Editor’s Note: On April 13, Deadline broke the story that Frank Langella had been fired as the lead of the Netflix limited series The Fall of the House of Usher after an investigation into an alleged unacceptable conduct on set, including sexual harassment toward an actress. At the time, we reached out to the Oscar-nominated actor for comment. Here is his reaction to the dismissal, written as a guest column.
I have been canceled. Just like that.
In the increasing madness that currently pervades our industry, I could not have imagined that the words “collateral damage” would fall upon my shoulders. They have brought with them a weight I had not expected to bear in the closing decades of my career. And along with it has come an unanticipated sense of grave danger.

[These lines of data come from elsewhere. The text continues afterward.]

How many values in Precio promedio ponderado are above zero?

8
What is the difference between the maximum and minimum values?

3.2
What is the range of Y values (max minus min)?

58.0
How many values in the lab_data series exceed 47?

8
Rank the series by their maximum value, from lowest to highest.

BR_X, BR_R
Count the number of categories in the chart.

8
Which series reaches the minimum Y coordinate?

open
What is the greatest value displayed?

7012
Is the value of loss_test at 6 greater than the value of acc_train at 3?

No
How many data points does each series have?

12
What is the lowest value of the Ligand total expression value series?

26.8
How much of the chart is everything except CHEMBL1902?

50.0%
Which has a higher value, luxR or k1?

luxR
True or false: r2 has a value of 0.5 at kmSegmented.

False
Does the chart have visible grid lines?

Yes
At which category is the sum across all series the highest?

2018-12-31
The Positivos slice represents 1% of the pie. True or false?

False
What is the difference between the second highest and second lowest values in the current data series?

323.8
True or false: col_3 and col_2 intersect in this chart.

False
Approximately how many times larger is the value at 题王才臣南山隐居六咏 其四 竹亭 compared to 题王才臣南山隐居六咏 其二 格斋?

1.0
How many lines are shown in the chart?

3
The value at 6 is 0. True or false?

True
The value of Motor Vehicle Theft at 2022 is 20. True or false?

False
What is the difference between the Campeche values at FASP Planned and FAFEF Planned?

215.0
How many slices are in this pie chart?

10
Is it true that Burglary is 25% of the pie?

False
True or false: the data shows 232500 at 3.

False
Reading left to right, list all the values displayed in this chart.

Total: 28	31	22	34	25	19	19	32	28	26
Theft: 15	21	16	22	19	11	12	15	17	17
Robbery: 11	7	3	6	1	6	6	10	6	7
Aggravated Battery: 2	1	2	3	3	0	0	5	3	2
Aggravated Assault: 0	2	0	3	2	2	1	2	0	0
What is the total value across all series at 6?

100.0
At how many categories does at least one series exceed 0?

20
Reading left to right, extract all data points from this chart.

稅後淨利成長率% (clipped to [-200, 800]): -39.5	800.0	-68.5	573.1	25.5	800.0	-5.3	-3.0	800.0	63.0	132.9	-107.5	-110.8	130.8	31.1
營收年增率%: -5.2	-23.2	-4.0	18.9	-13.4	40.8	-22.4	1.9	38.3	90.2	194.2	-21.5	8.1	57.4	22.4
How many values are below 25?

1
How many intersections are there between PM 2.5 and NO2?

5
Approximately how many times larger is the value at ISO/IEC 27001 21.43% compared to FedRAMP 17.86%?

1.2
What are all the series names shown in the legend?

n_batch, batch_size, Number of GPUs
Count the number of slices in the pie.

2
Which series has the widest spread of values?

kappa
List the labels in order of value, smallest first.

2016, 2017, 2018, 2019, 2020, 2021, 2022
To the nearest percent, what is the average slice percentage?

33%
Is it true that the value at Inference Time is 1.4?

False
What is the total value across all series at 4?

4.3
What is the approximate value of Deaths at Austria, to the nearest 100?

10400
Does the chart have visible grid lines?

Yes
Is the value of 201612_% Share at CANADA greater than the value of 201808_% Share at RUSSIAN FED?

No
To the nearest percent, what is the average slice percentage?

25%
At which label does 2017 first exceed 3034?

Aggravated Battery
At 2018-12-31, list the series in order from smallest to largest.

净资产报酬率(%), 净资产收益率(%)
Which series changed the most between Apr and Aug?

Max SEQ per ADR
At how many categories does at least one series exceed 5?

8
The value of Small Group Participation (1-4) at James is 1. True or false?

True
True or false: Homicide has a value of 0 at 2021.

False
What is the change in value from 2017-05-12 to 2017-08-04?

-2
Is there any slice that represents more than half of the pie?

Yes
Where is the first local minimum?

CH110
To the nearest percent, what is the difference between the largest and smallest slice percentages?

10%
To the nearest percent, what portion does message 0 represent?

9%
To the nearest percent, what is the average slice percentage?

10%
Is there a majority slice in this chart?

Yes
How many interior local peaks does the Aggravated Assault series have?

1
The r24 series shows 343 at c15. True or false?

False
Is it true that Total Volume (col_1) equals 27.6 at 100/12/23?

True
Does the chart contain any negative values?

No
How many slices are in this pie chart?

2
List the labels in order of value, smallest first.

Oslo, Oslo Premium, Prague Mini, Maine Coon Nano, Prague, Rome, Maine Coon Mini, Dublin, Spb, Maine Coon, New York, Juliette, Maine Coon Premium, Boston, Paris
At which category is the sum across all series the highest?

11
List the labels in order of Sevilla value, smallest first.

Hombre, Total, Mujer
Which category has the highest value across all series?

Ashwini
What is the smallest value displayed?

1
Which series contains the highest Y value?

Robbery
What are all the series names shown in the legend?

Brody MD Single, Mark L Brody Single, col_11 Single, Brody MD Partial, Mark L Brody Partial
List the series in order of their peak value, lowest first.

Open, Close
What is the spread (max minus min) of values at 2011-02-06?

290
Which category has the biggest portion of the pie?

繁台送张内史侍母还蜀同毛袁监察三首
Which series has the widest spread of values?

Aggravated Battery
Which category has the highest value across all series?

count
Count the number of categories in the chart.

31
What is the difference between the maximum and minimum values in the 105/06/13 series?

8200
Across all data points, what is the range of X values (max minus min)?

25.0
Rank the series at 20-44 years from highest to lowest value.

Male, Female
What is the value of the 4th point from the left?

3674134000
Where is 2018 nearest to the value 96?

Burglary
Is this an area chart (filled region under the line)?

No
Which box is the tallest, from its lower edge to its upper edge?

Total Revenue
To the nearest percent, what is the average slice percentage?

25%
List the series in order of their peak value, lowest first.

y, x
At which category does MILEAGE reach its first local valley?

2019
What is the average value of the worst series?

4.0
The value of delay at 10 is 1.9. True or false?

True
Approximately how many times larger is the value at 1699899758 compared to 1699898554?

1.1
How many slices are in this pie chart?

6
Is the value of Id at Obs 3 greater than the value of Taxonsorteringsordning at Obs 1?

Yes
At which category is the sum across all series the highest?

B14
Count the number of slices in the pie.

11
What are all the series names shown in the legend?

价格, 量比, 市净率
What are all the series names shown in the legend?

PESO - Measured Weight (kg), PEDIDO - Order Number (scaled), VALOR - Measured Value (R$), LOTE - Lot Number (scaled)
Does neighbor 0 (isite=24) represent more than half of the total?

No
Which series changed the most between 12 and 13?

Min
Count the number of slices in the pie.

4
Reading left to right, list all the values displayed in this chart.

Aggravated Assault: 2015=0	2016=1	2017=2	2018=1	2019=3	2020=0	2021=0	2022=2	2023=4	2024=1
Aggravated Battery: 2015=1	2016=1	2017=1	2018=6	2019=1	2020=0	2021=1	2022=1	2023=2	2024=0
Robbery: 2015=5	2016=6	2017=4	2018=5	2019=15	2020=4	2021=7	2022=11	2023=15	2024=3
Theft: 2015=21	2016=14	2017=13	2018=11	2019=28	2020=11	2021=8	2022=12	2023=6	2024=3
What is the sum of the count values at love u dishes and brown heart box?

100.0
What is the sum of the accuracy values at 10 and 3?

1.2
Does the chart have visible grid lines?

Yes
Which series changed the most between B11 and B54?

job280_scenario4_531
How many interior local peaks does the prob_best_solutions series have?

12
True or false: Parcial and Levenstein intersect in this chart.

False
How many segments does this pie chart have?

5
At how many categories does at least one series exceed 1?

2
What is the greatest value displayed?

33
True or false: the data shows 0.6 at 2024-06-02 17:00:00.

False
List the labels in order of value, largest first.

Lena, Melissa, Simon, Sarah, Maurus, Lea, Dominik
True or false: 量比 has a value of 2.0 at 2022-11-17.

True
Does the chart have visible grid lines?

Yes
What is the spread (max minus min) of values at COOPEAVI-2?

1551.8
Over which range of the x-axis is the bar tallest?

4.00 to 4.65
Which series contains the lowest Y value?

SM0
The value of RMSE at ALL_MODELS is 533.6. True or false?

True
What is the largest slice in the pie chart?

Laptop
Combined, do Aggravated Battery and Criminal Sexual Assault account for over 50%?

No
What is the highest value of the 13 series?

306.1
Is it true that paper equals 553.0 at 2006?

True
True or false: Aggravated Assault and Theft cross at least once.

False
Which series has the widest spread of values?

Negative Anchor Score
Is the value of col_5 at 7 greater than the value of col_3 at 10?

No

On April 14 of this year, I was fired by Netflix for what they determined to be unacceptable behavior on set. My first instinct was to blame. To lash out and seek vengeance. I interviewed crisis managers, tough connected lawyers, the professionally sympathetic at $800 per hour. Free advice was proffered as well:
“Don’t play the victim.” “Don’t sue. They’ll dig into your past.” “Sign the NDA, take the money and run.” “Do the talk shows, show contrition, feign humility. Say you’ve learned a lot.”
Apologize. Apologize. Apologize.
I was playing the leading role of Roderick Usher in Edgar Allan Poe’s classic The Fall of the House of Usher, modernized as an eight-episode series for Netflix. It is a glorious role, and I had come to regard it as, most likely, my last hurrah. Bizarrely prophetic under the current circumstances.
On March 25 of this year, I was performing a love scene with the actress playing my young wife. Both of us were fully clothed. I was sitting on a couch, she was standing in front of me. The director called “cut.” “He touched my leg,” said the actress. “That was not in the blocking.” She then turned and walked off the set, followed by the director and the intimacy coordinator. I attempted to follow but was asked to “give her some space.” I waited for approximately one hour, and was then told she was not returning to set and we were wrapped.
Not long after, an investigation began. Approximately one week later, Human Resources asked to speak to me by phone. “Before the love scene began on March 25,” said the questioner, “our intimacy coordinator suggested where you both should put your hands. It has been brought to our attention that you said, ‘This is absurd!’” “Yes,” I said, “I did. And I still think so.” It was a love scene on camera. Legislating the placement of hands, to my mind, is ludicrous. It undermines instinct and spontaneity. Toward the end of our conversation, she suggested that I not contact the young lady, the intimacy coordinator, or anyone else in the company. “We don’t want to risk retaliation,” she said. When I mentioned that it was certainly not my intention to … she cut me off politely and said: “Intention is not our concern. Netflix deals only with impact.”
When you are the leading actor, it requires, in my opinion, that you set an example by keeping the atmosphere light and friendly. Nevertheless, these were some of the allegations: 1. “He told an off-color joke. 2. “Sometimes he called me ‘baby’ or ‘honey.’” 3. “He’d give me a hug or touch my shoulder.”
“You cannot do that, Frank,” said our producer. “You can’t joke. You can’t compliment. You can’t touch. It’s a new order.”
On April 13, the following item appeared on TMZ: “Frank Langella has been fired by Netflix for fondling a young actress between takes and she stormed off the set.” That is demonstrably false. That is a total lie. The actress was mentioned by name. The same young woman who had accused me of “touching her leg” on camera in the love scene. The next day the item was corrected to read: “Frank Langella has not been fired but is under investigation.” In this version, the actress’s name was deleted.
That afternoon, I was fired. I was not given a hearing with Netflix. My request to meet one-on-one with the actress was denied. The directors and the producer stopped answering my emails and phone calls. Within 30 minutes of my firing, a letter went out to cast and crew and a full press release was sent immediately. My representatives and I were given no opportunity to comment or collaborate on the narrative.
I cannot speak to the intentions of my accuser or Netflix, but the impact on me has been incalculable. I lost a thrilling part, the chance at future earnings and perhaps face a stretch of unemployment. Netflix terminated me after three months of work with only three weeks left to shoot, and I have as yet to be fully remunerated for my services. Most importantly, my reputation has been tarnished.
These indignities are, to my mind, the real definition of unacceptable behavior.
Cancel culture is the antithesis of democracy. It inhibits conversation and debate. It limits our ability to listen, mediate, and exchange opposing views. Most tragically, it annihilates moral judgment.
This is not fair. This is not just. This is not American.